= Exercise task =
Return each line of the listing that contains the string "azim", treating uppercase and lowercase as different.

::::

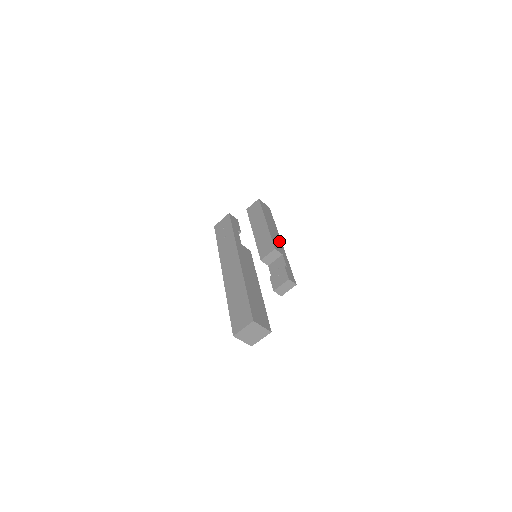
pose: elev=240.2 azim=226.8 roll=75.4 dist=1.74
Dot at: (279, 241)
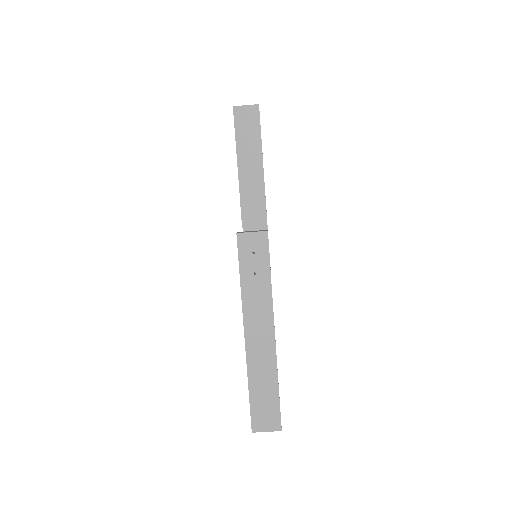
Dot at: occluded
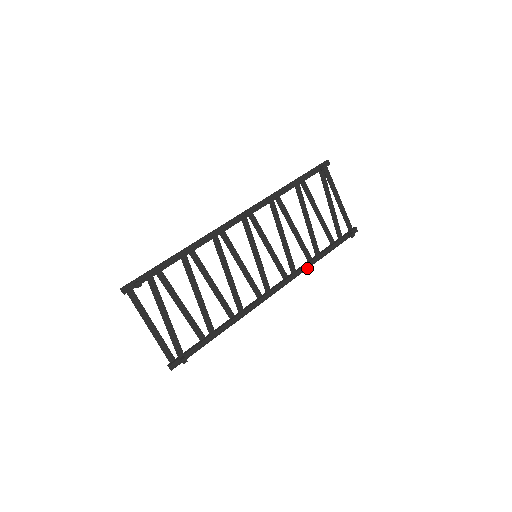
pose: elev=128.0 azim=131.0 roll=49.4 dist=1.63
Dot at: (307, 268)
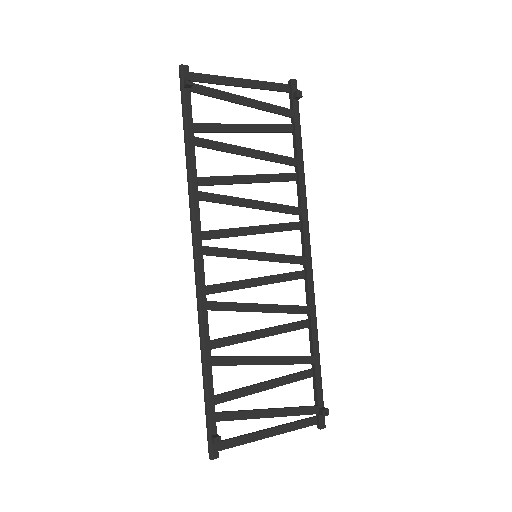
Dot at: (304, 189)
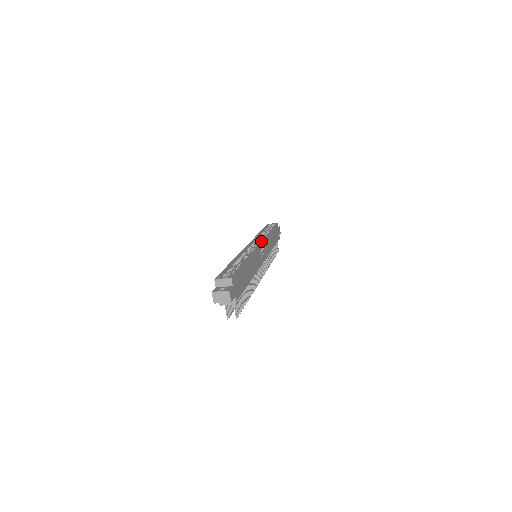
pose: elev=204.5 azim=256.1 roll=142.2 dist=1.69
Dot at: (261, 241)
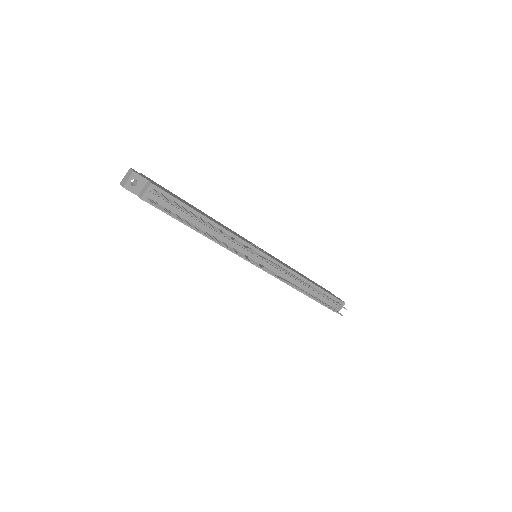
Dot at: occluded
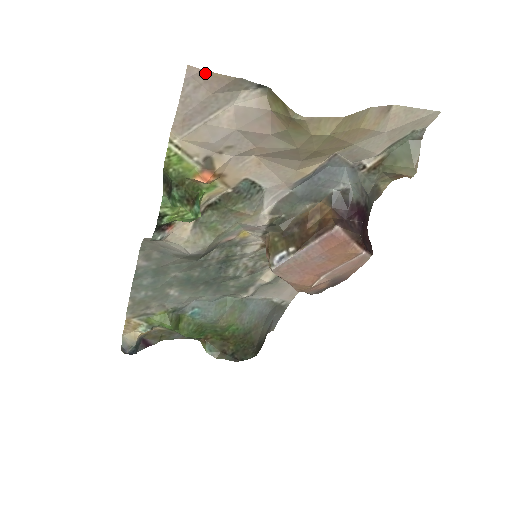
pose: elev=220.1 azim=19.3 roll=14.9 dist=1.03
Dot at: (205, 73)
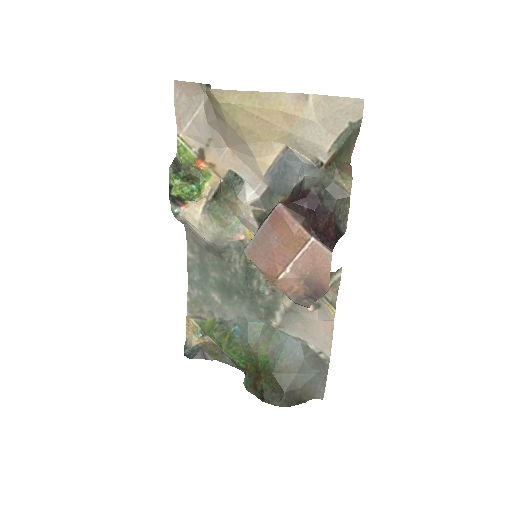
Dot at: (181, 83)
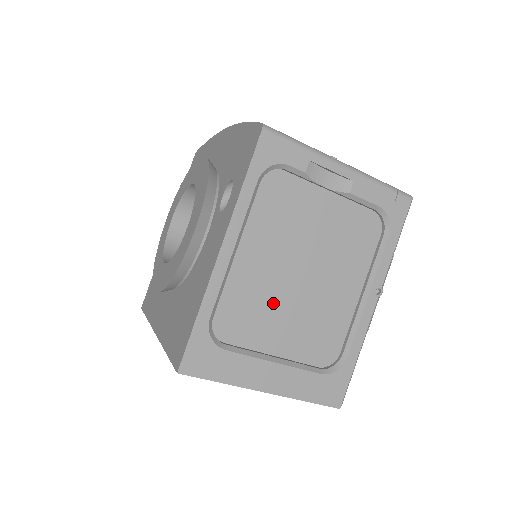
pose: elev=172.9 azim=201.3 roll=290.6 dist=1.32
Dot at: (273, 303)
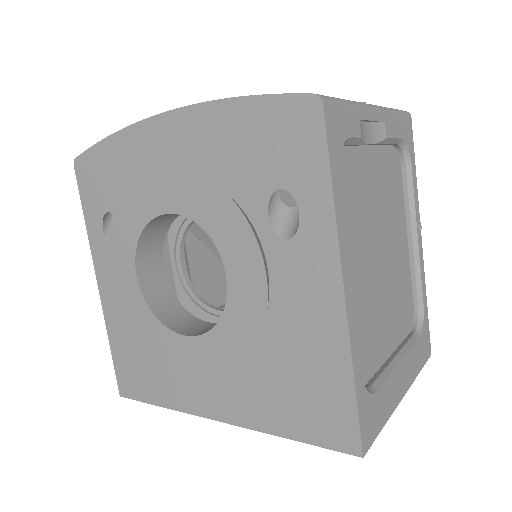
Dot at: (376, 305)
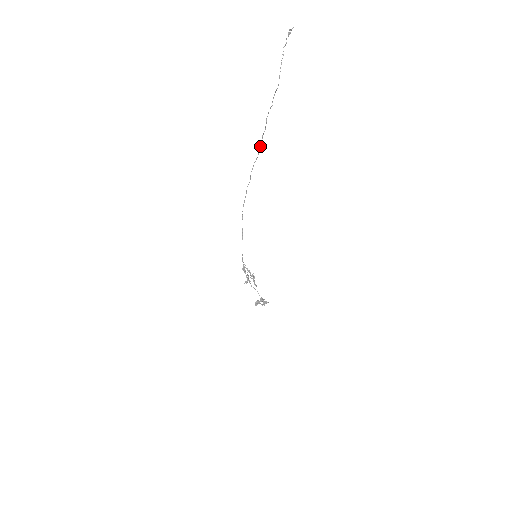
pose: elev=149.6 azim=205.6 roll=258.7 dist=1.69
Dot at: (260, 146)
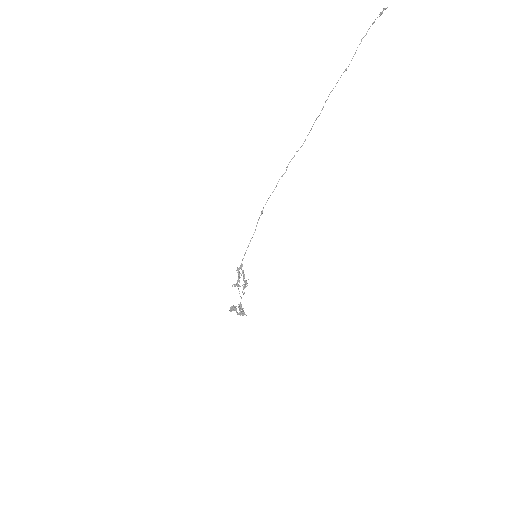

::::

= Complete response =
pose: elev=240.2 azim=226.8 roll=75.4 dist=1.74
pose: elev=128.0 azim=131.0 roll=49.4 dist=1.63
pose: elev=204.5 azim=256.1 roll=142.2 dist=1.69
pose: elev=220.1 azim=19.3 roll=14.9 dist=1.03
pose: elev=172.9 azim=201.3 roll=290.6 dist=1.32
pose: elev=149.6 azim=205.6 roll=258.7 dist=1.69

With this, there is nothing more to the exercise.